21 jul 2007 . Actualizado a las 07:00 h.

Uno de los pasatiempos que se estilan entre algunos vilagarcianos es plantarse en la Avenida da Mariña y ver pasar. Ver pasar no la vida, que sería demasiado lírico para algo que sigue en malos tiempos, sino los coches. No sabemos quién está más fastidiado por la friaxe que nos acompaña en estos tiempos y que coarta la capota de los descapotables: ¿Los de fuera? ¿Los de aquí? ¿Ou os que non son do seu tempo? Difícil cuestión. Para los que les gusta meditar, Roberto volvió a montar todo un tinglado como es el campeonato nocturno de ajedrez A Marina. Por cierto, que para no romper la tradición a la hora de patrocinar y no compartir un evento, Andrés no jugó. A Tino, sus compañeros en el equipo del Musaraña que estamos jugando el torneo social de baloncesto del Liceo todavía lo estamos esperando. Las derrotas llegan por su culpa y se cuece una revolución en el vestuario que solamente podrá acallar unas patitas de la ría. Después de que los niños dieran una exhibición -alguno llegó a las últimas rondas del torneo de los mayores- fue el turno de los que copan la mesa de la entrada de la cafetería.

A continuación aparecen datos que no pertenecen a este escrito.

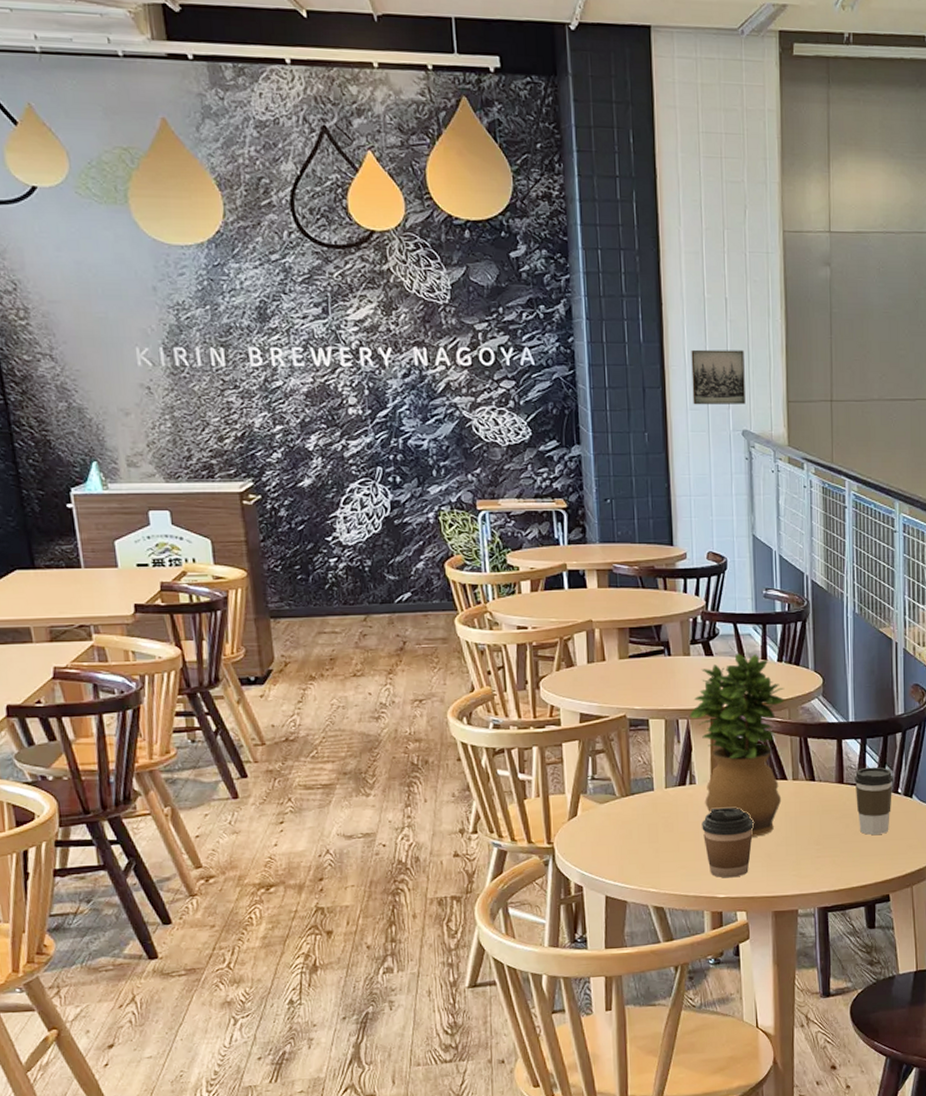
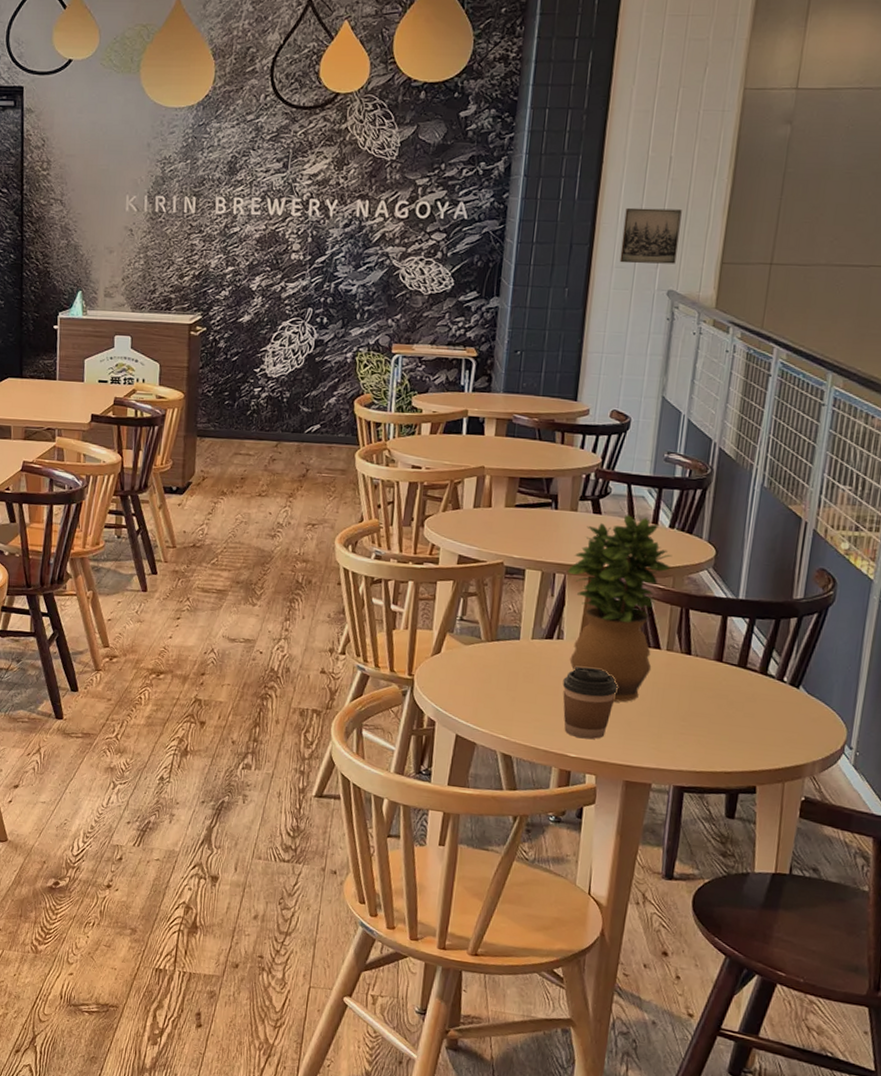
coffee cup: present [854,767,893,835] -> none [732,649,780,722]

Y cuentan los enviados especiales al evento que la actuación de los habituales inquilinos de la mesa no fue gran cosa: Xulio Torrado no llegó a tiempo para jugar por el gambito de dama que se cocía en Castelao, Jorge María amagó pero no pegó, Nené fue el más inspirado y de Caqué se dice que seguía sentado en la mesa a pesar de que ya lo habían eliminado. El asunto, en definitiva, es que todos se lo pasaron muy bien. Y que cualquiera nos ganaría.